◆ Work instructions:
Quote verbatim the lines of the data from the line containing "common name: Thirteen-lined ground squirrel" through the line containing "genus: Callipepla", including both.
-- Begin --
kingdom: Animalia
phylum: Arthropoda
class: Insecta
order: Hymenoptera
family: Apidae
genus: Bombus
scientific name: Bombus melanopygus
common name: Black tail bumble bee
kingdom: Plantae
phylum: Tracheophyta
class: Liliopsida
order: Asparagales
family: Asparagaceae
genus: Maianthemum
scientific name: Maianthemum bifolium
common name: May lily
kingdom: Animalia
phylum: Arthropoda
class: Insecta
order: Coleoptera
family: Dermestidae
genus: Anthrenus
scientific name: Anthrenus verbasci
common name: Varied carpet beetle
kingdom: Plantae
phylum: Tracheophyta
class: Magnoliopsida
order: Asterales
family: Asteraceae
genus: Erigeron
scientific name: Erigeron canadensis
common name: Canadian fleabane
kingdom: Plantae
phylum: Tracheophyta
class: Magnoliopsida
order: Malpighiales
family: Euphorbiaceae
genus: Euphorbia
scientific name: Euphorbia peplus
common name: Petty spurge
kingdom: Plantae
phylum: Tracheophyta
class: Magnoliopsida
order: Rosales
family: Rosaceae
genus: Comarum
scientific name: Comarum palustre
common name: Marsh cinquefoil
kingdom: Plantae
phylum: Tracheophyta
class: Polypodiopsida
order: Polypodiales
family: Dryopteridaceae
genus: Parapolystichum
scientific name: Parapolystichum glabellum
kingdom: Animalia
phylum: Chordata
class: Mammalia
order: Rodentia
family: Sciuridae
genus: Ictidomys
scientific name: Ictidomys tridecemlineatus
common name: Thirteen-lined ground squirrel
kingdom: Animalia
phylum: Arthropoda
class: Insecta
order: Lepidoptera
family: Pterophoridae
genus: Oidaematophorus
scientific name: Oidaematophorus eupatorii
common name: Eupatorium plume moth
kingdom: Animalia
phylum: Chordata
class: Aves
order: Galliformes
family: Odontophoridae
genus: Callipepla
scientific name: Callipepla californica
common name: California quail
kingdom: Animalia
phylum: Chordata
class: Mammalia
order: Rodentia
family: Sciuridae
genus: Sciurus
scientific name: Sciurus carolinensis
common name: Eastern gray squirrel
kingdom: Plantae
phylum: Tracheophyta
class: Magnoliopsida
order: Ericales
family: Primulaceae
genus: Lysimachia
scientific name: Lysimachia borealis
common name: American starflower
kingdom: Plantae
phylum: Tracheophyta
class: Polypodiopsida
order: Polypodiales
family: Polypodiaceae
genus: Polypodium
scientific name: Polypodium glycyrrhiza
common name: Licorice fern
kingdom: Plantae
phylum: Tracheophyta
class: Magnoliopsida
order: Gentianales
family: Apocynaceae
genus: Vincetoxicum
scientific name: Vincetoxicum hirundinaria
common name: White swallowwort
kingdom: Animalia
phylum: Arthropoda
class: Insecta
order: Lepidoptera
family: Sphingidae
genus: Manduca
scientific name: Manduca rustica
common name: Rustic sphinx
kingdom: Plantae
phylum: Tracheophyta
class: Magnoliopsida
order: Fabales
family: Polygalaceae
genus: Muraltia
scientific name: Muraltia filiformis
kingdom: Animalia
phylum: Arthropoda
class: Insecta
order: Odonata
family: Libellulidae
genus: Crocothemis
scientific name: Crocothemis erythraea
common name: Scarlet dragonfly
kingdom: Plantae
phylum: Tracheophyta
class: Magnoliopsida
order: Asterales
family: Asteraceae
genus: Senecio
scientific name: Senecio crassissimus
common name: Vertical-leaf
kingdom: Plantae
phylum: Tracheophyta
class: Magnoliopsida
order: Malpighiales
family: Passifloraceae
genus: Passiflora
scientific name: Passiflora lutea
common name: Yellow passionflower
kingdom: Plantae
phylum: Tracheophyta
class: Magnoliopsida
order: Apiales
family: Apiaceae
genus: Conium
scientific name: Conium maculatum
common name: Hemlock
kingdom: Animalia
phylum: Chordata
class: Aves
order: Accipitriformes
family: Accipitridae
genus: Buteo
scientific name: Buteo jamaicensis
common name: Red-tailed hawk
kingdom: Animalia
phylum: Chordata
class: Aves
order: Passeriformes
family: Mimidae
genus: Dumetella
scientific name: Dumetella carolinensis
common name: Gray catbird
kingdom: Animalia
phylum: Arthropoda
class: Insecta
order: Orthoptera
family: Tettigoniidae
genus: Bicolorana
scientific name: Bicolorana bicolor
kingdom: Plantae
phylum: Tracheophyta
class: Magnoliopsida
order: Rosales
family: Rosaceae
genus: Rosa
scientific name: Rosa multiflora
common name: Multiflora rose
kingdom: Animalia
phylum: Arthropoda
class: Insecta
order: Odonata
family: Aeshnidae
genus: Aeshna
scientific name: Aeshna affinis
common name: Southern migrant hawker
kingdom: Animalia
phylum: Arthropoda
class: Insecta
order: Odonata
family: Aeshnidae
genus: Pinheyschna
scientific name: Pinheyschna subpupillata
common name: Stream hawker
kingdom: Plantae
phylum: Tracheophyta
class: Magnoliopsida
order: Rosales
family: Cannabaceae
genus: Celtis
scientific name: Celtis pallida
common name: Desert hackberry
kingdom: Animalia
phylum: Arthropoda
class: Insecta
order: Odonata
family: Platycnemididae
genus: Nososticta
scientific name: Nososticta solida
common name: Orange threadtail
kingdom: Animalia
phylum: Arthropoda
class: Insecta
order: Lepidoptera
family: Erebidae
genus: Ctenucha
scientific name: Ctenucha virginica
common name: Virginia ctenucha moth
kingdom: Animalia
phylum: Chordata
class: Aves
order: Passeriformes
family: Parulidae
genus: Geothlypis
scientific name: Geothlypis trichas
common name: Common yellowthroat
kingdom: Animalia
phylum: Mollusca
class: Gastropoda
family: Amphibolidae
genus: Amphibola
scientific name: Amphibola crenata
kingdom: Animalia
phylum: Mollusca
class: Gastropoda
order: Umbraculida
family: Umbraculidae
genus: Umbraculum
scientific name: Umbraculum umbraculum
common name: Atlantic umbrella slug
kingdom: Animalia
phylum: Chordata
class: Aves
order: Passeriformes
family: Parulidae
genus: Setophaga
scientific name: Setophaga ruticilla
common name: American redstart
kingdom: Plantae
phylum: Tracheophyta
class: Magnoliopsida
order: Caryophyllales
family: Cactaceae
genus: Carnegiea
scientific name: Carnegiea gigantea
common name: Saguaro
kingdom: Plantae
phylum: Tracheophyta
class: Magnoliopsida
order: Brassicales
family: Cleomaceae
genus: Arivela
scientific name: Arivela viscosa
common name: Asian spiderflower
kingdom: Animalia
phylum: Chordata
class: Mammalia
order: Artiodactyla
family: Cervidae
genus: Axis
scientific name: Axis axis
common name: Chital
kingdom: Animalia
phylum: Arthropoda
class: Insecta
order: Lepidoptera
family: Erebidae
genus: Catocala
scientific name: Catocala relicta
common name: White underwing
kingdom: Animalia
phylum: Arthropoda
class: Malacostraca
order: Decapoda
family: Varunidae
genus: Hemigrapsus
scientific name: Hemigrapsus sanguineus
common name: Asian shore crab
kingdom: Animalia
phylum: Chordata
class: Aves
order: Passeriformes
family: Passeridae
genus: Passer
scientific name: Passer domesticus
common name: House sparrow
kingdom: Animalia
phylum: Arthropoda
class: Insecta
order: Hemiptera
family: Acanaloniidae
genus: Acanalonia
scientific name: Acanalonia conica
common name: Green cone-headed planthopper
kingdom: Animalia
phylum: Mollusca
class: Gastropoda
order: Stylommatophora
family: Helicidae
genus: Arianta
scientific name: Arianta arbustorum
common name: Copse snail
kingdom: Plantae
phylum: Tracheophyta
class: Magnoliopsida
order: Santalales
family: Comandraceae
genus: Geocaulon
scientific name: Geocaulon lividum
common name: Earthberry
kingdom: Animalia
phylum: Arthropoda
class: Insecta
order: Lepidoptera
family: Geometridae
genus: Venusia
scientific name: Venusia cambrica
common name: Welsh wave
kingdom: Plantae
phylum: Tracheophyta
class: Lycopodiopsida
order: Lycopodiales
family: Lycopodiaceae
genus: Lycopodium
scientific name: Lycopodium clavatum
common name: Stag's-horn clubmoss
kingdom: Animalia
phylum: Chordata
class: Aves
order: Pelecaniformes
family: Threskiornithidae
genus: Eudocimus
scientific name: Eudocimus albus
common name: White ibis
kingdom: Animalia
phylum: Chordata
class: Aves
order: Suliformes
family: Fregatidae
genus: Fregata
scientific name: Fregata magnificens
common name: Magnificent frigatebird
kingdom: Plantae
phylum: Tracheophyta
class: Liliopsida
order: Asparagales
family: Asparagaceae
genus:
-- End --
◆ Task answer:
common name: Thirteen-lined ground squirrel
kingdom: Animalia
phylum: Arthropoda
class: Insecta
order: Lepidoptera
family: Pterophoridae
genus: Oidaematophorus
scientific name: Oidaematophorus eupatorii
common name: Eupatorium plume moth
kingdom: Animalia
phylum: Chordata
class: Aves
order: Galliformes
family: Odontophoridae
genus: Callipepla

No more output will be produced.